When the pressure of the refrigerant decreases, the boiling temperature (not the actual temperature) will decrease correspondingly. For example; if the boiling temperature of the coolant is -40° and the actual temperature is also -40°, there will be no boiling. The liquid is said to be saturated. If the pressure is then lowered to a value that corresponds to a boiling temperature of -45°, the refrigerant will boil immediately, because its actual temperature (-40°) is 5° warmer than its boiling temperature (-45). A rapid drop in pressure will cause violent boiling, making it more likely that cavitation will interfere with proper pump operation.
Cavitation will, at a minimum, decrease the amount of liquid being sent to the evaporators as it causes the pump discharge pressure to decrease. If severe, the flow rate will decrease to the point where there is little or no liquid flow through the pump. If the pump is hermetic, with a canned motor (cooled by refrigerant) and bearings lubricated by refrigerant, the lack of liquid refrigerant will cause damage or failure if the pump continues to run.

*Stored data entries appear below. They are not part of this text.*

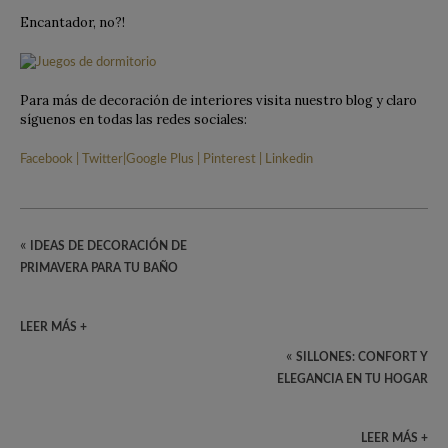
Encantador, no?!
Para más de decoración de interiores visita nuestro blog y claro
síguenos en todas las redes sociales:
Facebook
|
Twitter
|
Google Plus
|
Pinterest
|
Linkedin
«
IDEAS DE DECORACIÓN DE
PRIMAVERA PARA TU BAÑO
LEER MÁS +
«
SILLONES: CONFORT Y
ELEGANCIA EN TU HOGAR
LEER MÁS +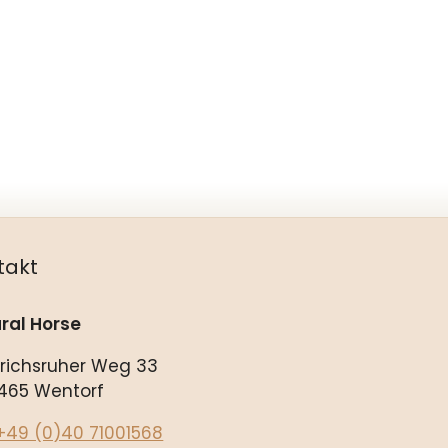
takt
ral Horse
drichsruher Weg 33
465 Wentorf
+49 (0)40 71001568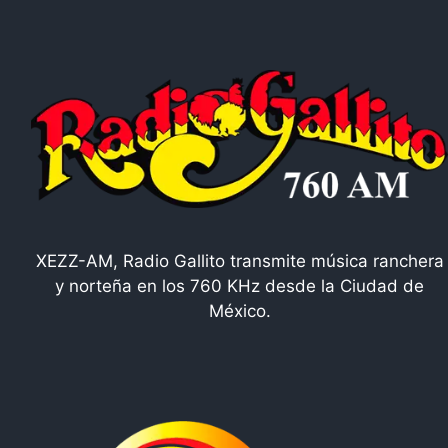
XEZZ-AM, Radio Gallito transmite música ranchera
y norteña en los 760 KHz desde la Ciudad de
México.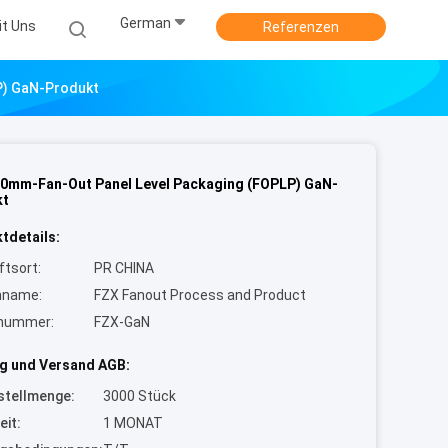
German
it Uns
Referenzen
P) GaN-Produkt
0mm-Fan-Out Panel Level Packaging (FOPLP) GaN-
kt
tdetails:
ftsort:
PR CHINA
nname:
FZX Fanout Process and Product
lnummer:
FZX-GaN
g und Versand AGB:
stellmenge:
3000 Stück
eit:
1 MONAT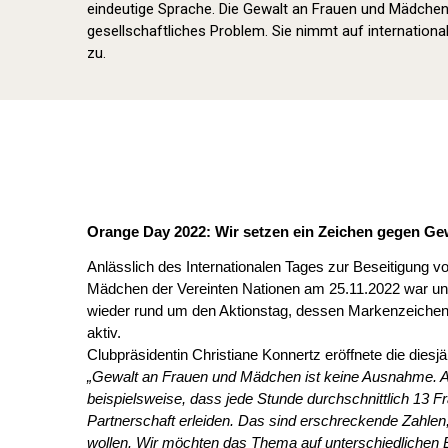
eindeutige Sprache. Die Gewalt an Frauen und Mädchen i
gesellschaftliches Problem. Sie nimmt auf international
zu.
Orange Day 2022: Wir setzen ein Zeichen gegen Ge
Anlässlich des Internationalen Tages zur Beseitigung 
Mädchen der Vereinten Nationen am 25.11.2022 war un
wieder rund um den Aktionstag, dessen Markenzeichen d
aktiv.
Clubpräsidentin Christiane Konnertz eröffnete die die
„Gewalt an Frauen und Mädchen ist keine Ausnahme. Ak
beispielsweise, dass jede Stunde durchschnittlich 13 F
Partnerschaft erleiden. Das sind erschreckende Zahlen,
wollen.
Wir möchten das Thema auf unterschiedlichen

Most coolant pumps will be protected by one or more devices that will automatically stop the pump in the event of severe cavitation. The most common is a low differential pressure switch.
With the above in mind, it is important that the suction pressure is never allowed to drop to a rate that will result in the type of violent boiling described above. If the compressor is microprocessor controlled, it probably has a ramp function that can limit the rate at which the compressor can load in terms of pressure drop per unit of time. The details of any given installation will determine the rate at which pressure can be lowered without detrimental cavitation. Start at a conservative rate, such as 1 PSI per minute. This may seem slow, but it means that starting a system with R-22 at 50°F would require about 1 1/2 hours to get to -40°F, which is quite reasonable. It is also useful to set the controls so that the compressor loads gradually and unloads more quickly (regardless of the ramp setting). For example, set the capacity control so that the compressor goes from minimum to 100% for a period of no less than 2 minutes. Set the download so that the trip from 100% to minimum takes a minute or less. With these or similar configurations, violent boiling will be less likely to occur. When it comes to a 4 hour freeze cycle or 8 hour chill time, slowly adding compressor capacity does not appreciably affect the required chill time, and the value of the positive effect on the LPR and refrigerant pumps does not can be exaggerated.